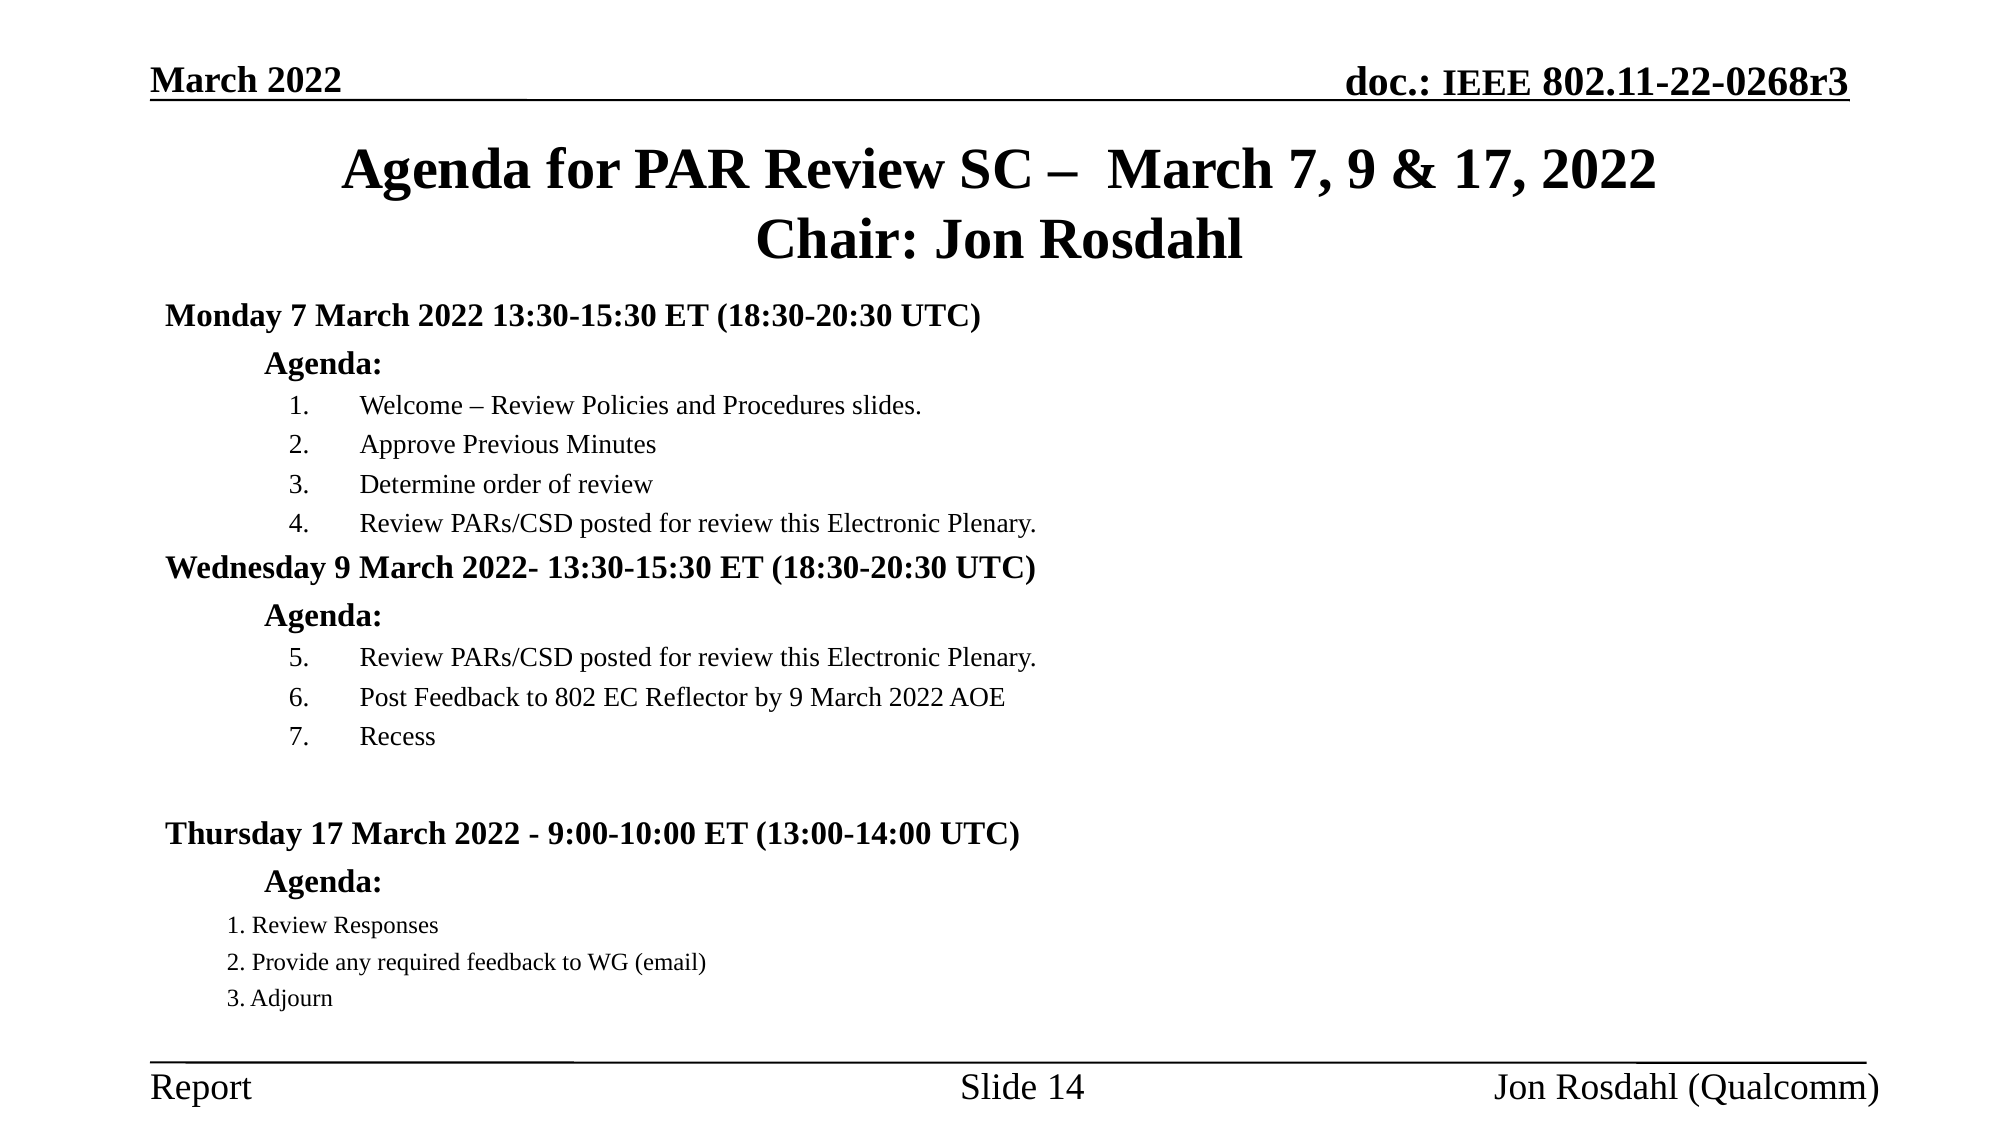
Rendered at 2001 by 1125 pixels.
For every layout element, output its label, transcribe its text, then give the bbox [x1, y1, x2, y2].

text_box Draft Agenda: [373, 210, 835, 286]
slide_number Slide 14 [950, 1061, 1095, 1125]
title Agenda for PAR Review SC – March 7, 9 & 17, 2022 Chair: Jon Rosdahl [149, 112, 1850, 285]
list Monday 7 March 2022 13:30-15:30 ET (18:30-20:30 UTC) Agenda: Welcome – Review Policies and Procedures slides. Approve Previous Minutes Determine order of review Review PARs/CSD posted for review this Electronic Plenary. Wednesday 9 March 2022- 13:30-15:30 ET (18:30-20:30 UTC) Agenda: Review PARs/CSD posted for review this Electronic Plenary. Post Feedback to 802 EC Reflector by 9 March 2022 AOE Recess Thursday 17 March 2022 - 9:00-10:00 ET (13:00-14:00 UTC) Agenda: 1. Review Responses 2. Provide any required feedback to WG (email) 3. Adjourn [149, 285, 1850, 1024]
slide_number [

=====

## Task to complete
What is needed is every entry above, repeated exactly, with the pictures dropped.

## Reply to the task
Rendered at 2001 by 1125 pixels.
For every layout element, output its label, transcribe its text, then give the bbox [x1, y1, x2, y2].

text_box Draft Agenda: [373, 210, 835, 286]
slide_number Slide 14 [950, 1061, 1095, 1125]
title Agenda for PAR Review SC – March 7, 9 & 17, 2022 Chair: Jon Rosdahl [149, 112, 1850, 285]
list Monday 7 March 2022 13:30-15:30 ET (18:30-20:30 UTC) Agenda: Welcome – Review Policies and Procedures slides. Approve Previous Minutes Determine order of review Review PARs/CSD posted for review this Electronic Plenary. Wednesday 9 March 2022- 13:30-15:30 ET (18:30-20:30 UTC) Agenda: Review PARs/CSD posted for review this Electronic Plenary. Post Feedback to 802 EC Reflector by 9 March 2022 AOE Recess Thursday 17 March 2022 - 9:00-10:00 ET (13:00-14:00 UTC) Agenda: 1. Review Responses 2. Provide any required feedback to WG (email) 3. Adjourn [149, 285, 1850, 1024]
slide_number [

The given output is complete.